Hardware design source files:
_ _ _ _
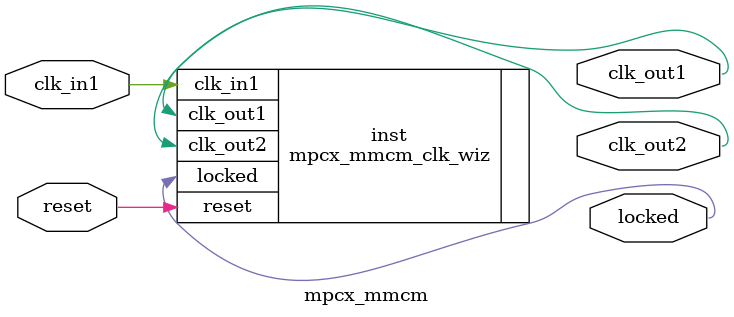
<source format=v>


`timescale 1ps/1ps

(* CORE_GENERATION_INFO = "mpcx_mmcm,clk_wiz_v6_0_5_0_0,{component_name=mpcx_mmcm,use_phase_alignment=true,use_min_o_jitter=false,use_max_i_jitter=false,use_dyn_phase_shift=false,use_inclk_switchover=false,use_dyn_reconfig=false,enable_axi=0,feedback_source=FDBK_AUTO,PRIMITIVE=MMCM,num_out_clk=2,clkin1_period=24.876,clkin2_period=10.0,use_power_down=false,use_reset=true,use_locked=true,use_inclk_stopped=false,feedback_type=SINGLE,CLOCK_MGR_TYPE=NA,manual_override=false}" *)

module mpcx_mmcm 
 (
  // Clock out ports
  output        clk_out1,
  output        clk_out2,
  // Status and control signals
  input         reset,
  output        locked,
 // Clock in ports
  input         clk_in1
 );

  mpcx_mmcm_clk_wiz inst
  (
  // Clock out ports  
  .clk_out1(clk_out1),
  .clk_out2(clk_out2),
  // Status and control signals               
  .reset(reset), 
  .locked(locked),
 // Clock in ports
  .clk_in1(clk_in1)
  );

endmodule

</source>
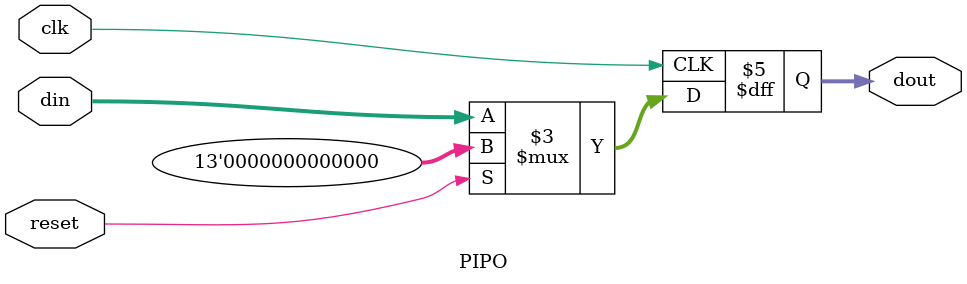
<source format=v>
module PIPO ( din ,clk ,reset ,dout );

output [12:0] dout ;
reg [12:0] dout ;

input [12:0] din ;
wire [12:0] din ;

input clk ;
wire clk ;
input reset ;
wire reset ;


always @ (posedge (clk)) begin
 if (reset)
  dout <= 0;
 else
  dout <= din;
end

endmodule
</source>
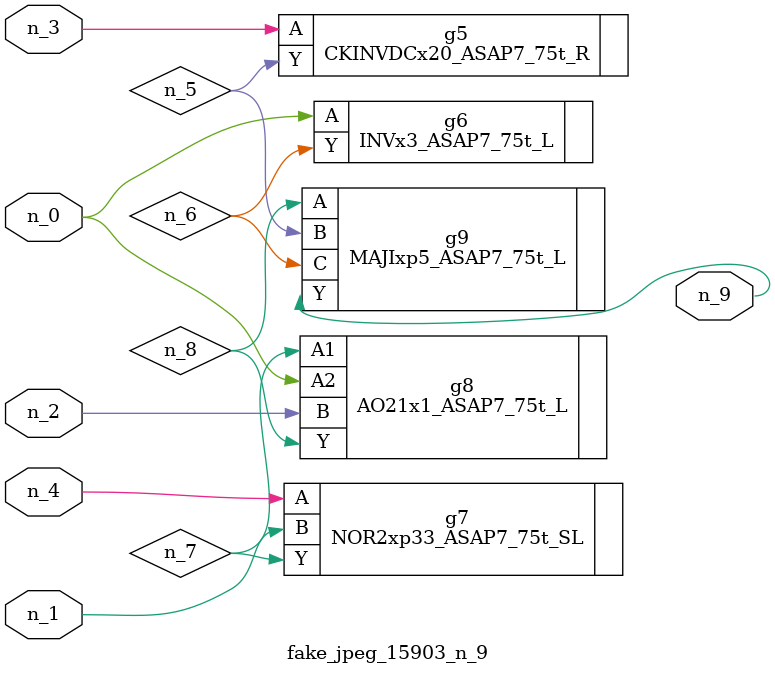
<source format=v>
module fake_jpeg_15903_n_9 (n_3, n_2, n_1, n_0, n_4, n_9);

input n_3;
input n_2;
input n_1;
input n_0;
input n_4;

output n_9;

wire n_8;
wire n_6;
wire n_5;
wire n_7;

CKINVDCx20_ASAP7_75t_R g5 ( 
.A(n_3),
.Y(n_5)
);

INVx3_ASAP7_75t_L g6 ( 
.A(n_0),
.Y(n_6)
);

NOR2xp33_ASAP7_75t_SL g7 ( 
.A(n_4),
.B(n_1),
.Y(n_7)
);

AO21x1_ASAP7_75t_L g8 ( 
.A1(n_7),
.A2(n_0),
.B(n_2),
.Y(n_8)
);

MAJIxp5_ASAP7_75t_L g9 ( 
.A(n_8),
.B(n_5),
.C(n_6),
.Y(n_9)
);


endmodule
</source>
_ _ _ _
> _EXERCISE_: Extract every line above that contains the word "input".

> _RESPONSE TO THE TASK_:
  input         reset,
  input         clk_in1
input [12:0] din ;
input clk ;
input reset ;
input n_3;
input n_2;
input n_1;
input n_0;
input n_4;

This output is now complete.